After slogging through four chapters of your magnum opus, I can say with full conviction that while I technically finished reading, I emotionally checked out somewhere around Chapter 1. Your story is edgy for the sake of being edgy, a grimdark fever dream with no intention of persuading anyone to keep reading. It feels less like a webnovel and more like the literary equivalent of someone furiously scribbling their angst onto the page, channeling frustration into an MC who’s as one-dimensional as he is unlikeable.
Do you even know what charisma is? Have you heard of compelling evil? Because let me tell you, a truly great villain doesn’t need to scream “LOOK AT ME, I’M EVIL” from the rooftops. But that’s all your protagonist, Ray, does. He’s smug, cruel, and utterly devoid of any redeeming qualities. By the time I hit Chapter 4, all I saw was poor pacing and angst dialed up to 11 for no discernible reason. It fails on every point I care about.
Writing is divine, but persuasion is survival. And this story doesn’t just fail to persuade—it actively repels.
You’re not writing a webnovel; you’re venting. The MC isn’t evil in a compelling way; he’s evil in a way that screams, I’m so angry at life, and you’re going to feel it too. I repeat, do you know what charisma is? What makes an evil character captivating? Because by chapter four, all I see is poor pacing, wasted potential, and angst without a cause. This isn’t storytelling; it’s misery karaoke, and it’s off-key.
I'll start with ethos, because your story stumbled out of the gate with those Asterisks of Shame. Six of them, all ChatGPT artifacts, shining bright like little stars despite of the rows of them as a dividers, that say, “I didn’t even bother to write my own synopsis.” If you don’t care enough to pitch your story to readers, why should we trust you to deliver an actual plot? It’s like opening a restaurant and serving a soggy microwave meal that Gordon Ramsay certainly would've roasted on camera as your signature dish—an instant confidence killer. Sadly, to my utter indifference, those four chapters don’t prove me wrong.
Logos—the story’s logic—died an early death, probably around chapter one when your MC strutted onto the scene as evil for the sake of being evil. One-dimensional characters are bad enough, but you took it a step further and made your protagonist aggressively unlikeable, he’s not clever, he’s not charismatic, and he doesn’t even have a decent backstory to justify his actions. He’s just a sociopath with a superiority complex. All I can see is ego, big, suffocating ego of the narrator. The whole "edgy for edginess’s sake" schtick might appeal to a very specific crowd—teenagers still reeling from their first Linkin Park and Undertale phase or goths who haven’t moved on from the 2008 financial crisis—but for everyone else, it’s cringe.

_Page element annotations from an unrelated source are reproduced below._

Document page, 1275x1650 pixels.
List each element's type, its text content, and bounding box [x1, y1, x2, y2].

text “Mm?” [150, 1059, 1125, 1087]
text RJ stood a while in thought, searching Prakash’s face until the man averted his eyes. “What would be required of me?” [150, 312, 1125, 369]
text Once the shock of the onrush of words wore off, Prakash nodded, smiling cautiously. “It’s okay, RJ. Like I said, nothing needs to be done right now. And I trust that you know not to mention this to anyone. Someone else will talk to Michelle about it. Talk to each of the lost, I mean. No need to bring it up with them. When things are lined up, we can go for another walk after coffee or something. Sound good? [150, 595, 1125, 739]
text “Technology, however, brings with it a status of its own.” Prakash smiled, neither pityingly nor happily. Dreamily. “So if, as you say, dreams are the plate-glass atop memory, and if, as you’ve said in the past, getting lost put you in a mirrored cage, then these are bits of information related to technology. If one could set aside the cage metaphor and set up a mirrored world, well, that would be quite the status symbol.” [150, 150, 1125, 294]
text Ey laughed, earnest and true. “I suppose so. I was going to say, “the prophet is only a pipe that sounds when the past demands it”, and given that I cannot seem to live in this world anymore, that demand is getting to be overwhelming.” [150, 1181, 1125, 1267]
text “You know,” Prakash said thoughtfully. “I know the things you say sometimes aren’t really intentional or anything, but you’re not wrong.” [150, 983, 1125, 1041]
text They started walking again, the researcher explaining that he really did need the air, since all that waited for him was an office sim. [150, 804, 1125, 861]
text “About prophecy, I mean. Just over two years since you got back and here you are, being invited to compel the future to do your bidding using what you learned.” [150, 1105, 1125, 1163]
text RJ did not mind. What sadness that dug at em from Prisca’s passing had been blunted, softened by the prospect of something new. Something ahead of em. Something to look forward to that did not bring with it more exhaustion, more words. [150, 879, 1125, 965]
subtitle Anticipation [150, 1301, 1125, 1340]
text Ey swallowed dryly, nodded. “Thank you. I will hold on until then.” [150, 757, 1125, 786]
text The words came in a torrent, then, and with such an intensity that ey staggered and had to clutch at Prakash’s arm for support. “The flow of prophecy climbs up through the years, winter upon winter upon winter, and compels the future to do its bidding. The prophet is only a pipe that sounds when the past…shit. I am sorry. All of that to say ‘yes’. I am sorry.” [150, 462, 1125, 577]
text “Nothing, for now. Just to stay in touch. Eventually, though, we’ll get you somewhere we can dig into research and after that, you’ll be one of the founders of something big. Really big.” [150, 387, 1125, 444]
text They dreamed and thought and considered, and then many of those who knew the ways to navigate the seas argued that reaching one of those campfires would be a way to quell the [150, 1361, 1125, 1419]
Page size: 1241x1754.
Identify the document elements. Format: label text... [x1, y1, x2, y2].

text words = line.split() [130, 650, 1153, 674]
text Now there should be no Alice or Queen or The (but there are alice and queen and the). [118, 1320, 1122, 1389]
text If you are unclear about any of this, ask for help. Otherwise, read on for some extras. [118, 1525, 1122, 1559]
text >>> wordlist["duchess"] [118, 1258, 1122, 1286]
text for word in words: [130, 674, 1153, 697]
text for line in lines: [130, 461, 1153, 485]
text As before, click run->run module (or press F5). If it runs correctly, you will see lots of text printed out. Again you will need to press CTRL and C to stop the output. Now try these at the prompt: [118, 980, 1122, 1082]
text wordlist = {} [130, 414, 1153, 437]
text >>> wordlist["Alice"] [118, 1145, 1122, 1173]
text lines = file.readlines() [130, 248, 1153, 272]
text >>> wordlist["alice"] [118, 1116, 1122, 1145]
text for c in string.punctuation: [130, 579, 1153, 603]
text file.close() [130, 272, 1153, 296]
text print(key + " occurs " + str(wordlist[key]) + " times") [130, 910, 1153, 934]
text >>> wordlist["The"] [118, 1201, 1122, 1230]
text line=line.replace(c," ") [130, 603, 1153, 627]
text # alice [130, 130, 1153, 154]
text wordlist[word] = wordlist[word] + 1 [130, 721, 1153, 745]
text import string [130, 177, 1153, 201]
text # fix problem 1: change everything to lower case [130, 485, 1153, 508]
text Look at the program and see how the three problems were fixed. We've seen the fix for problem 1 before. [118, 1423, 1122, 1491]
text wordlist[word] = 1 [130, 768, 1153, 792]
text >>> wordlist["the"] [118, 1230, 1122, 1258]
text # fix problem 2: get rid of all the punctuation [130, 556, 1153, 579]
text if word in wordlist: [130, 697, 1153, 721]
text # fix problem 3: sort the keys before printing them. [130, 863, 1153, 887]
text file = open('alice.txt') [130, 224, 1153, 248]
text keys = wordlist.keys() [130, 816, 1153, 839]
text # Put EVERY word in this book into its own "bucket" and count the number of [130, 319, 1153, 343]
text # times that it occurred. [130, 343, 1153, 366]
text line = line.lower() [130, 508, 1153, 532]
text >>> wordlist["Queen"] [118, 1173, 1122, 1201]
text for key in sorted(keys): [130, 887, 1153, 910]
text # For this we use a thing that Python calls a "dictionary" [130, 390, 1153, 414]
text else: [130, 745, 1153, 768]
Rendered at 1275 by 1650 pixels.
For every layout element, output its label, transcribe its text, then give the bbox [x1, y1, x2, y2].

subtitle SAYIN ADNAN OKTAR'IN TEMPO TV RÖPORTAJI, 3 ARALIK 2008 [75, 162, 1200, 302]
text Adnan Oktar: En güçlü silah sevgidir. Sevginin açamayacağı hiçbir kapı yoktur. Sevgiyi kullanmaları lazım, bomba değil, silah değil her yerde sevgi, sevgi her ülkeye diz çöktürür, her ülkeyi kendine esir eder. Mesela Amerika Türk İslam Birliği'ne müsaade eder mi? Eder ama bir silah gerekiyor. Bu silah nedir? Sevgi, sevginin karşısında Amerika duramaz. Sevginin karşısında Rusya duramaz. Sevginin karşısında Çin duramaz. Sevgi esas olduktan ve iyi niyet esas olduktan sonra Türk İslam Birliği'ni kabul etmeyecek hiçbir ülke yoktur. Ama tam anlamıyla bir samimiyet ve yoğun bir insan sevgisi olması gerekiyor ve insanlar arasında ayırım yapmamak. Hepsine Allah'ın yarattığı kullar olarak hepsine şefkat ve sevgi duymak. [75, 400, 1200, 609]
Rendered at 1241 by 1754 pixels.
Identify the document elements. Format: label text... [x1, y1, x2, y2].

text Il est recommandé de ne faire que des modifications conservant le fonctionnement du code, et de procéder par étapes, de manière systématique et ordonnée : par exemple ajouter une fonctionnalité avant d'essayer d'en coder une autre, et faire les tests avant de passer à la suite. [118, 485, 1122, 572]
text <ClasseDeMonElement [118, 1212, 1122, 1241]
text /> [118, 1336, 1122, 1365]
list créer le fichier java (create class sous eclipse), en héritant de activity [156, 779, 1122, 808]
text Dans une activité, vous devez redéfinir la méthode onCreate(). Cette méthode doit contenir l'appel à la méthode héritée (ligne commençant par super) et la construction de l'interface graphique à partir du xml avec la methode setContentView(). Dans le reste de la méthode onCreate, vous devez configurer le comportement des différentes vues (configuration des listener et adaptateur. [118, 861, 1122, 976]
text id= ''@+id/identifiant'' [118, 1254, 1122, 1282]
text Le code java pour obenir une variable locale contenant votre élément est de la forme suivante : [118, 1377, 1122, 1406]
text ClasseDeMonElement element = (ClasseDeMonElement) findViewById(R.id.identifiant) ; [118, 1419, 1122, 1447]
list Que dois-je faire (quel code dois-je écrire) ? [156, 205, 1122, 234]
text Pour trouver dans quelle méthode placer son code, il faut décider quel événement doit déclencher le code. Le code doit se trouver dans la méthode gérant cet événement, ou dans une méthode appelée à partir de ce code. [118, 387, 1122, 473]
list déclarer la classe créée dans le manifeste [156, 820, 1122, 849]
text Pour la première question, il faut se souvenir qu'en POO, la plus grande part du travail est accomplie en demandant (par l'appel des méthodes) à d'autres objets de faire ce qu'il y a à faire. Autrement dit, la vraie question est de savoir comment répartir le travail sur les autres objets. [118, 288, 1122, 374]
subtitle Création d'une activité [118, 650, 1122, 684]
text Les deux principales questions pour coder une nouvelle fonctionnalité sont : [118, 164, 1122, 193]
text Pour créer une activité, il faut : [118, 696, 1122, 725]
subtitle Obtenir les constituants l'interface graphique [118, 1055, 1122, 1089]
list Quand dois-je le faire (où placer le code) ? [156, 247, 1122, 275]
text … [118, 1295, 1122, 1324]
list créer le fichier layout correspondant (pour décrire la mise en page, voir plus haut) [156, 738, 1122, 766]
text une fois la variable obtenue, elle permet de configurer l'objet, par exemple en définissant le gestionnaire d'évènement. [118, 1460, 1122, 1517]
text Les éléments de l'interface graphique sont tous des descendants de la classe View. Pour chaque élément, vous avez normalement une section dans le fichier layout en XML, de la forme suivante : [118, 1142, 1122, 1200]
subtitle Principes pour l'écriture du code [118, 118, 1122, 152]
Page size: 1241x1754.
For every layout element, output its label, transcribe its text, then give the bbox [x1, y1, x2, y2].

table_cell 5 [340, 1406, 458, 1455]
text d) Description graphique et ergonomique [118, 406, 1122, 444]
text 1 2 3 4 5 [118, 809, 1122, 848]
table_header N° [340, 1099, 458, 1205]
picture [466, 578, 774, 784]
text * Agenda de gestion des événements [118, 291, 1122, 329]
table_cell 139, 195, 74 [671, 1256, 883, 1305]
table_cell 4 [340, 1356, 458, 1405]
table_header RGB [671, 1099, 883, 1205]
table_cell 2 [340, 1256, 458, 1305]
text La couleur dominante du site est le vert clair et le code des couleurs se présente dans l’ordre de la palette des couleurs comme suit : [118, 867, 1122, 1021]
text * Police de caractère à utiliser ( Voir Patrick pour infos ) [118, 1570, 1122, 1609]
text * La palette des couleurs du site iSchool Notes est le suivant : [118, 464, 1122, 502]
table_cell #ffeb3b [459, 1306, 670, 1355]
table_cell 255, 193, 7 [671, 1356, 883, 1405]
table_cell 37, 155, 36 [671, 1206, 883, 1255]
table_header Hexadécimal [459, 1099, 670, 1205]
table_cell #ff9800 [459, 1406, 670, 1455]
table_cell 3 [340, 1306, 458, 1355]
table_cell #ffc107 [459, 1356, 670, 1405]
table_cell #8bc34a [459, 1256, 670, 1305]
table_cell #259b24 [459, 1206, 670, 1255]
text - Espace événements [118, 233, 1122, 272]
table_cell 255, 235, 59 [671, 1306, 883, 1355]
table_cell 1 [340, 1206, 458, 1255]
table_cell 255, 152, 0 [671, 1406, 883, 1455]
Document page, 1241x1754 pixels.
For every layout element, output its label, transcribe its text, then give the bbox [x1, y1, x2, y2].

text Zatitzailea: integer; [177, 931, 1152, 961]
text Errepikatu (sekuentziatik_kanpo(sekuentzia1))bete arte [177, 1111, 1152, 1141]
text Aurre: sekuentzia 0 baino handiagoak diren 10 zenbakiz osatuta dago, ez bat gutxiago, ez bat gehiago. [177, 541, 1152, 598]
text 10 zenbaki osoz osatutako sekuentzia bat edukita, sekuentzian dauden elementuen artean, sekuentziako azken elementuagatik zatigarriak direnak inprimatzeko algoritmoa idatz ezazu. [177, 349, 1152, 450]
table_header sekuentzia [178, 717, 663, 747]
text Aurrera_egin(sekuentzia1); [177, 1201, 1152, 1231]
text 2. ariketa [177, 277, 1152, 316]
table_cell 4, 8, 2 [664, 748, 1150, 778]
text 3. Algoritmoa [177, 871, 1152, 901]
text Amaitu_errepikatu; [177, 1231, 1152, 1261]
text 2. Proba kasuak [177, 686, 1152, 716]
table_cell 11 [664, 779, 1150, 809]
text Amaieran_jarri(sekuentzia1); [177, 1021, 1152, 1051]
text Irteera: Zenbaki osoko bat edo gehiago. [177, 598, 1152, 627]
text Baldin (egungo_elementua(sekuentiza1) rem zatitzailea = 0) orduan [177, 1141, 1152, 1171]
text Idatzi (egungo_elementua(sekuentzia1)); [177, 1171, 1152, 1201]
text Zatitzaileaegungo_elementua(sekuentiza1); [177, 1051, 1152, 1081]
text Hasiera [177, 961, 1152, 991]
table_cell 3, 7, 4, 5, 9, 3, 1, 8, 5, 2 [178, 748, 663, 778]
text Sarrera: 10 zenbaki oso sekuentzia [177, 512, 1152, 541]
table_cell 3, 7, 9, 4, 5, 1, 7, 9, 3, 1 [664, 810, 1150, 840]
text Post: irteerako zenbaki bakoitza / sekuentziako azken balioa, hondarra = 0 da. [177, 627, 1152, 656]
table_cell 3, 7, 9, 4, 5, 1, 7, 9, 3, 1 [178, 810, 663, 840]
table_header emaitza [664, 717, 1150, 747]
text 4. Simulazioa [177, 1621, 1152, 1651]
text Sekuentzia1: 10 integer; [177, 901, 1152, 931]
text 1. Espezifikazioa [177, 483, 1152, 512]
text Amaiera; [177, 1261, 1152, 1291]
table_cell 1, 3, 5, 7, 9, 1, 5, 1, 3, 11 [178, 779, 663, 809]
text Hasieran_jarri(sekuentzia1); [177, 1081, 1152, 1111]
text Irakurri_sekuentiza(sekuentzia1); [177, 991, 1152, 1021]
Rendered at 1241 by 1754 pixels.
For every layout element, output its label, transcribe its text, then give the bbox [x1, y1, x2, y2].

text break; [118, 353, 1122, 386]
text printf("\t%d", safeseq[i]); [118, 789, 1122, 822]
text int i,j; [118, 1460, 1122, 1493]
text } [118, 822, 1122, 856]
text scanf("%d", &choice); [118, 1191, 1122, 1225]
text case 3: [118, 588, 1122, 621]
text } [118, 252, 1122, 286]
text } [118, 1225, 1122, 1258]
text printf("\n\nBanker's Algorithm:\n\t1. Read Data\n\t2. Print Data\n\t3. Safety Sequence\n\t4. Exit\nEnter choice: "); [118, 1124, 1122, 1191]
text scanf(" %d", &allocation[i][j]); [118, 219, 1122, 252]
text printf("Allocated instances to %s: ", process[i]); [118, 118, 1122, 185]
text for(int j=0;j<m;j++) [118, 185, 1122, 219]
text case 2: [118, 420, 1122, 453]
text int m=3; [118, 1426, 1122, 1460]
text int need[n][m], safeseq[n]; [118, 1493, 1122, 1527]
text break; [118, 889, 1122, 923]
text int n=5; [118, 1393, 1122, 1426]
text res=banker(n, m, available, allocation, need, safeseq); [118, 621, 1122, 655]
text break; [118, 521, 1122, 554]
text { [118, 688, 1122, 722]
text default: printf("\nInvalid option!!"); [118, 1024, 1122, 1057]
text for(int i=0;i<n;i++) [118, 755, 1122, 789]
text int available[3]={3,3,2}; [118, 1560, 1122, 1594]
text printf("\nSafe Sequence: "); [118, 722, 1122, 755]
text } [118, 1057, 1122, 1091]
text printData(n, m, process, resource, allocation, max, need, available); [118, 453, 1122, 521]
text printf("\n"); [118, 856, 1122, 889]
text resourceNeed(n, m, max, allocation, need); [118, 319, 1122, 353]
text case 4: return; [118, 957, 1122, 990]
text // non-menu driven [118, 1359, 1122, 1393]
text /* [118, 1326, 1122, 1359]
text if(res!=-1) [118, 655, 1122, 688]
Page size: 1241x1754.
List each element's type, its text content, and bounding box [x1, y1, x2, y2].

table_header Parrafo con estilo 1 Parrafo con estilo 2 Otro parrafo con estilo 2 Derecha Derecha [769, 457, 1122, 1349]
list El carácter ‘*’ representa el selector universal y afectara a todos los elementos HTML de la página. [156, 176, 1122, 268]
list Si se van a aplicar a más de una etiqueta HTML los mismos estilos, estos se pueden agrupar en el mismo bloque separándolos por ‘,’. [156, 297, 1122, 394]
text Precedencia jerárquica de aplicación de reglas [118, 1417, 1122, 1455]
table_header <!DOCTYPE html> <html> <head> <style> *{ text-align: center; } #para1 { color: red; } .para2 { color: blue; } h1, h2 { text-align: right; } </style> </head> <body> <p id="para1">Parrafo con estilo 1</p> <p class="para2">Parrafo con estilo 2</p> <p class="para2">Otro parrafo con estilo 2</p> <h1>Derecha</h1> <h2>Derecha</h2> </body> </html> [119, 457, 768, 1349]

Pathos? Oh, what pathos? The story gives us no one to root for, all because everyone is equally unlikeable, from Ray and his smug manipulation to Clair’s laughable revenge plot to Selia’s perpetual victimhood. You even managed to make Brody’s tragic backstory feel gross instead of compelling. Totally a postmodern move, with the sheer suffocating greyness emanating from everyone. If there’s no one to care about and no emotional resonance to engage with, why should anyone stick around? By trying to make everything dark and edgy, you’ve stripped your story of any heart. It’s just a bleak void, and not even an interesting one.
And the tropes—oh, the tropes. Everything feels contrived and forced, like you’re assembling your story from a kit marked "Grimdark Starter Pack." Evil corporations, creepy obsessions, arbitrary betrayals, tyrannical afterlife overlords—it’s all here, slapped together without rhyme or reason. Instead of feeling organic, the story feels like it’s checking boxes on a list of "edgy things to include." Even when I try not to think this way, the clichés scream louder than your narrative voice.
This is the worst part: you’ve failed at storytelling so completely that you’ve made me—a random bloke roleplaying a critic on this forum—feel cognitive dissonance writing this roast. It’s like trying to critique a Jackson Pollock painting when the artist didn’t even bother throwing paint; they just spilled your dark thoughts on the canvas and called it a day, while I'm searching for that color texture on the pitch black canvas.
You’re writing in a private language. This isn’t a story for an audience; it’s a story for yourself. And that’s fine if you’re writing to vent, but don’t expect anyone else to care. As long as you’re crafting narratives that exclude your readers, there’s no meaningful advice anyone can give. I repeat, a good storytelling isn’t just creation—it’s persuasion. And right now, this story is failing to survive because it doesn’t even try to connect.